A recent study by a group of Harvard-affiliated researchers found a sharp increase in the use of opioid painkillers among a large group of pregnant women between 2000 and 2007.
The increase means that more than one in five women receiving Medicaid—which pays for 40 percent of U.S. births—took codeine, oxycodone, or another opioid sometime during their pregnancy, a troubling trend particularly because opioids have been implicated in potentially fatal birth defects in fetuses.
The research team included scientists and physicians from the Harvard School of Public Health as well as Brigham and Women's Hospital and Massachusetts General Hospital, both Harvard affiliates.
Rishi Desai, a Harvard Medical School research fellow working in the Division of Pharmacoepidemiology and Pharmacoeconomics at Brigham, was the lead author. The Gazette talked to him about the research and its implications.
GAZETTE: Your study in Obstetrics and Gynecology revealed some disturbing information on medication use during pregnancy. Can you describe the findings?
DESAI: The main finding of our study was that 21.6 percent of the 1.1 million Medicaid-enrolled pregnant women included in our cohort were exposed to some kind of opioid painkiller during the duration of their pregnancy. In 2000, the overall prescription rate of these medications at any time during pregnancy was 18.5 percent. That went up to 22.8 at the end of 2007, so we saw a sharp rise in a relatively short amount of time. We need to evaluate the fetal safety of these medications because right now we have very limited information, yet their use has been increasing.
GAZETTE: Was that finding expected or unexpected?
DESAI: The magnitude was surprising, but we were expecting to see some rise because several studies have documented a similar trend in the general population. What goes on in the general population is pretty much reflective of any specific subpopulation you study, and pregnant women were our subpopulation of interest.
GAZETTE: Can you tell us a little bit about the medication itself? What is an opioid? What do we know about them and their potential impact on fetuses?
DESAI: Opioids have been around for a long time. These are painkilling medications such as codeine, hydrocodone, and oxycodone. There are many, but those are the ones that are more commonly used. These are controlled substances, which means the FDA has recognized them as being potentially habit-forming. These agents are basically used for pain control in the general population. Pregnancy is one of the conditions in which pain complaints are fairly common, especially back pain and abdominal pain.
One of the reasons we decided to do this study was research published in 2013 that highlighted concerns about the safety of the fetus when this medication is used. That study saw an increase in neural-tube defects in fetuses exposed to these medications in the first trimester. Another study in 2011 saw similar signals. So that signal has been replicated twice—both times in observational settings, so it's an association and not causation, but it's the same signal in two different studies. We were interested in looking at this from a public-health point of view. How many potential fetuses are we talking about?
GAZETTE: What is a neural-tube defect?
DESAI: The CNS [central nervous system] organs, brain and spinal cord, are formed from the neural tube in a developing fetus during the first trimester of pregnancy. Any malfunction in this process results in incomplete development of the CNS, which is potentially fatal for a newborn. It's a very serious condition. The absolute risk of neural-tube defects is small, but the earlier studies reported doubling of this risk after first-trimester opioid exposure compared to non-exposure.

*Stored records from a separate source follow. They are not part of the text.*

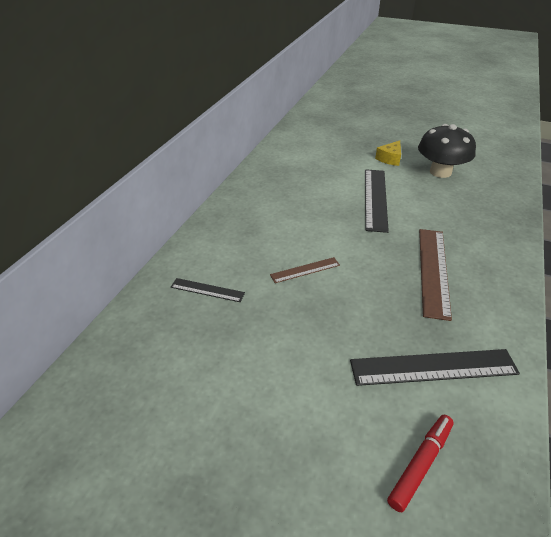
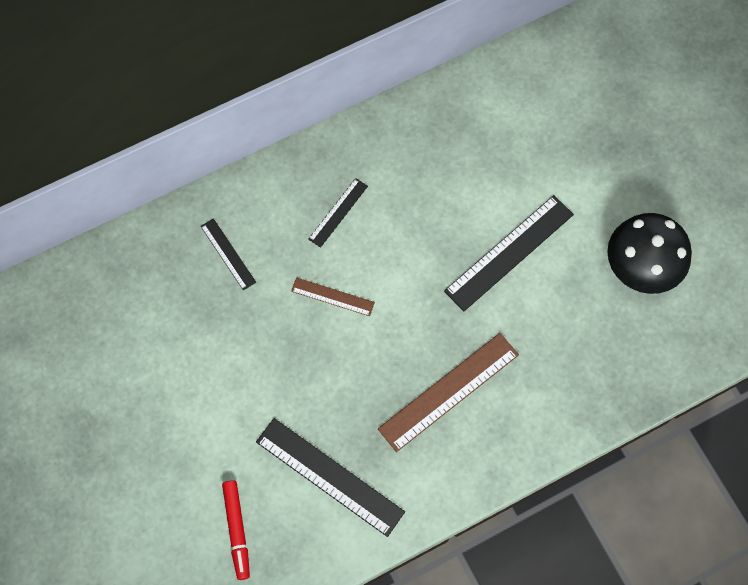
camera: 40 degrees right, 30 degrees up
yellow cheese [375,141,401,166] -> none
red marker [387,415,454,512] -> red marker turned 90 degrees clockwise [222,481,250,580]
none -> black ruler [308,178,368,248]

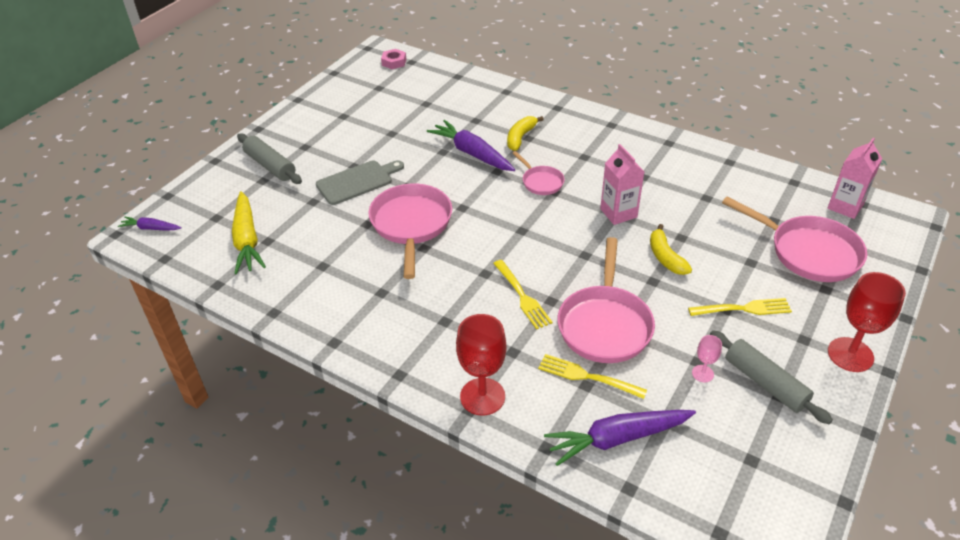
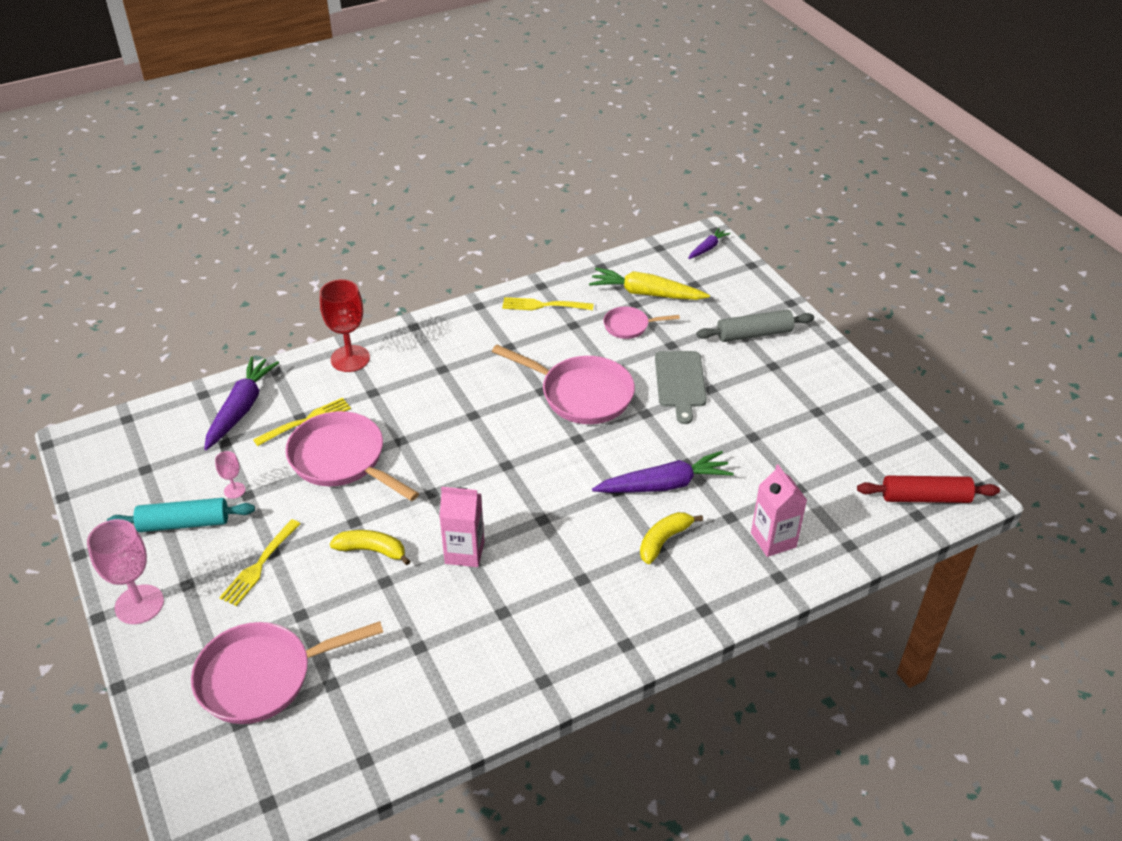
camera: 120 degrees right, 0 degrees up
pink nut [381,49,406,69] -> red rolling pin [857,476,1000,503]
yellow fork [493,260,553,330] -> yellow fork moved to [502,297,594,310]
yellow banana [507,116,544,151] -> yellow banana turned 105 degrees counterclockwise [640,512,703,564]
pink pan [512,151,565,195] -> pink pan moved to [603,307,680,339]
grey rolling pin [710,330,833,424] -> turquoise rolling pin [107,498,255,532]
pink carton [827,138,882,219] -> pink carton moved to [751,465,807,557]
red goblet [828,272,906,372] -> pink goblet [87,519,164,624]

GAZETTE: You saw a 4 percent increase in use of opioids among pregnant women during the study period. Is there an epidemic of pain among pregnant women or is something else going on? What's driving this?
DESAI: It is difficult to attribute this trend to any single factor. Obviously, there's more recognition of pain and the need to control pain overall. Increase in the use of these agents in the general population has been well documented in various studies in the past. Our study was based on prescribing and dispensing data, so we don't have any idea how big a factor abuse is. Our data represent filled prescriptions of opioids, so we are viewing this use as medicinal in nature.
GAZETTE: The study shows regional differences. Can you address that?
DESAI: We did see some sizable differences across states and regions. The South had the highest and the Northeast had the lowest. That could be due to a combination of several things. Underlying prevalence of pain conditions might be different in different regions and practice patterns of the physicians themselves might be different. We do know from past research that there is a huge regional variation when it comes to prescription medication [patterns].
GAZETTE: Do you have any words of wisdom for a woman who is pregnant and considering getting a prescription for some of these compounds?
DESAI: Absolutely. There has to be a discussion around the risk-benefit profile of any medication you use. If the pain is not so severe, I think physical therapy or [another alternative] could help. We are not saying these agents should not be used at all. For instance, with cancer pain or serious joint pain, these agents do work. We know that. It would be best to at least have a discussion with your physician whenever you are thinking of getting medication for your pain.
GAZETTE: What next steps are important?
DESAI: We are in the process of looking at various safety signals among fetuses after exposure to opioid agents, so I think that is the next step. This is really important and an active area of investigation. We hope to contribute more to it.